Three years after launching, they were named by the Financial Times as one of the fastest growing companies of its kind. “By year four we are agency of the year, which we won five times in a row. From there on, we pretty much had every yummy mummy and middle aged man’s favourite accounts — Waitrose, John Lewis, Toyota, Lexus, Starbucks Nando’s. It becomes one of the most celebrated agencies of its type.”

The one really sour note centred on the buy-out of the young company (now abbreviated to Kitcatt Nohr) by the French advertising giant Publicis and a consequent High Court dispute. Apart from describing it as “one of the most stressful experiences in my life” Nohr is not at liberty discuss the details of the legal battle but information in the public domain suggests that eventually he and his partners were awarded £2.6 million plus costs. The sweet taste of victory was tempered by the death from cancer of Jeremy Shaw just before the case came to court.

After a brief break from advertising, Nohr was tempted back to head the up-and-coming agency Fold7. When that was bought out by Miroma it was on the understanding that he would move up to group CEO, Agencies, his most recent move.

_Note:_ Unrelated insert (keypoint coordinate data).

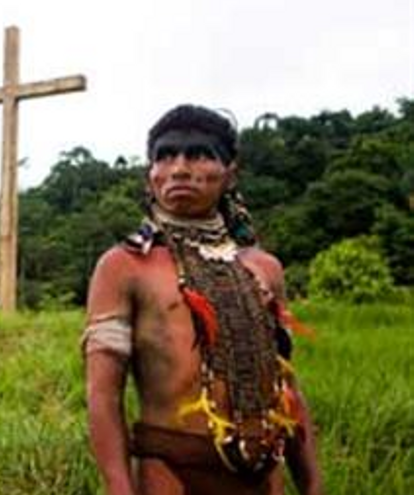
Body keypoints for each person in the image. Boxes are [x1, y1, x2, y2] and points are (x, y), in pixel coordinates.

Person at [82, 104, 323, 495]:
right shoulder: (125, 265)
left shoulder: (264, 268)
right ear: (151, 174)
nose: (179, 168)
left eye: (199, 154)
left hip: (263, 471)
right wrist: (119, 488)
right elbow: (103, 393)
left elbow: (286, 386)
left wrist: (312, 484)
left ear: (230, 174)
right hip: (171, 471)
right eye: (165, 156)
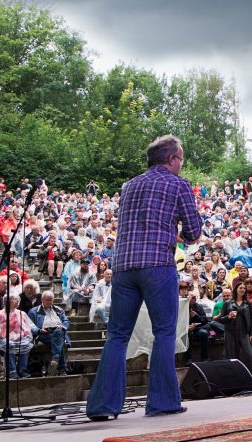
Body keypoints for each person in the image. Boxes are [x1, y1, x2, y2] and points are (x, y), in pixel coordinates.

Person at [86, 135, 202, 419]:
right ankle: (162, 402)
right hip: (157, 265)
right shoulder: (178, 184)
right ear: (172, 159)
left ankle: (102, 406)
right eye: (181, 160)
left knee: (117, 336)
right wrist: (178, 232)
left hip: (123, 267)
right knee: (164, 332)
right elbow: (192, 232)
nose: (181, 165)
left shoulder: (129, 186)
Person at [0, 293, 35, 378]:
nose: (17, 301)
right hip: (3, 337)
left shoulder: (21, 313)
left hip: (19, 336)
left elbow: (28, 325)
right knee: (10, 345)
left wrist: (25, 334)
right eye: (14, 299)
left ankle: (22, 369)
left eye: (17, 300)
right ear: (8, 301)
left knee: (25, 344)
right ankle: (12, 370)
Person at [219, 282, 252, 382]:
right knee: (232, 356)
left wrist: (251, 334)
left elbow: (251, 319)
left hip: (243, 332)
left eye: (244, 288)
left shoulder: (248, 303)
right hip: (231, 332)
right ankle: (232, 380)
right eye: (240, 288)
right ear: (236, 289)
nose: (243, 290)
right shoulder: (228, 303)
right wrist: (228, 316)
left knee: (250, 355)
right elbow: (221, 319)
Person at [28, 290, 70, 376]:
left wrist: (62, 326)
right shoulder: (33, 311)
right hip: (44, 334)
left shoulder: (59, 310)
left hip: (58, 331)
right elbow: (30, 325)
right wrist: (39, 330)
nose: (49, 302)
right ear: (42, 300)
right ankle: (61, 368)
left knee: (58, 333)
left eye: (51, 300)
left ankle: (56, 358)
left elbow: (66, 321)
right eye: (47, 300)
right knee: (59, 341)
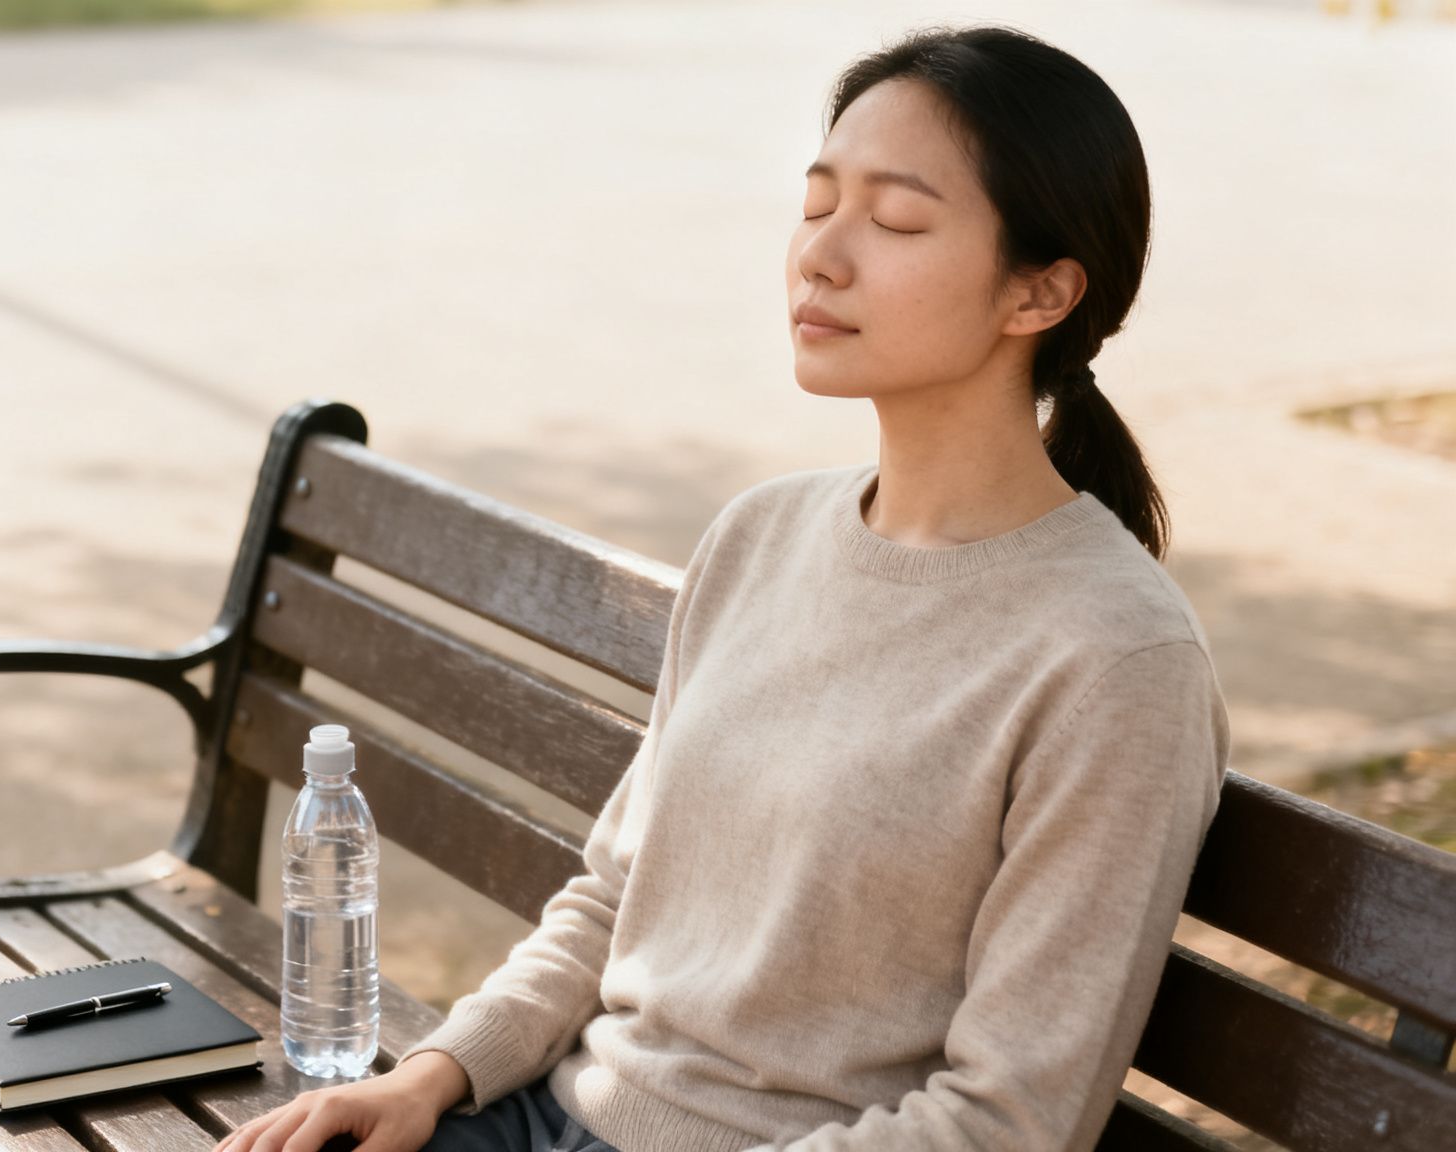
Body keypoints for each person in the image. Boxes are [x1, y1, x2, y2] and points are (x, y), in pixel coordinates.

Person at [212, 23, 1231, 1152]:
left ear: (1037, 294)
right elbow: (613, 901)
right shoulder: (761, 534)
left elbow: (1008, 1119)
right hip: (543, 1116)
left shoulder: (1113, 659)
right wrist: (437, 1073)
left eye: (894, 220)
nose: (820, 256)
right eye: (815, 204)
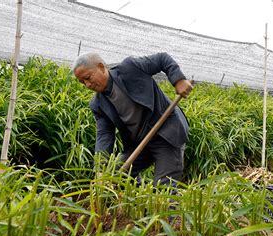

Meanwhile he’d become a trustee of JW3 before the venue opened for business in 2016. Many sceptics still doubted the need for it, questioning everything from its location to its purpose. By the time Nohr took over the mantle of chairman, the centre was well established but Raymond Simonson who has been CEO from the start makes him sound like a breath of fresh air, citing a hands-on approach, thoughtfulness in decision making, supportiveness, and insistence on giving credit where it is due.

But what really sets Nohr apart, he says — apart from the ability to throw adversaries over his shoulder — is that he’s not one of the “usual suspects”, the communal great and good doing the rounds of the Jewish charity sector. Despite bringing a very strong Jewish identity which is religious, personal and communal — ‘He hasn’t been what you might think of as a typical macher’.

The difference he brings isn’t just the understatedly on-trend dress sense, or can-do attitude that Nohr brings from his day job, “He has real creative brilliance about him in his professional life, and he can bring that in to community life.”

For Nohr himself, there’s a real sense of continuity between the two roles he plays, “Suddenly the job is not necessarily to do it all yourself, but to support talent and get the best of that talent. How do you get people to come together to do things they can’t do on their own?” And though the second job brings its own fair share of challenges, it’s clear he gets real fun and personal enrichment from the change of scene which feeds back into his advertising work. So maybe there is a significant pay-off from flexible working after all.

Six years after it opened and five years after merging with London’s other main Jewish cultural centre, JW3 is in rude health, exceeding projections for both visitor numbers and turnover by three times. Simon Schama has called it “a magnet of cultural energy” and Jonathan Sacks “a paradigm-shifting institution”.

Alas, as this paper went to press, the news came that JW3 is to close indefinitely, thanks to the coronavirus crisis. It’ll be up to Nohr to make sure there is a vision and a strategy to keep it viable for the decades to come.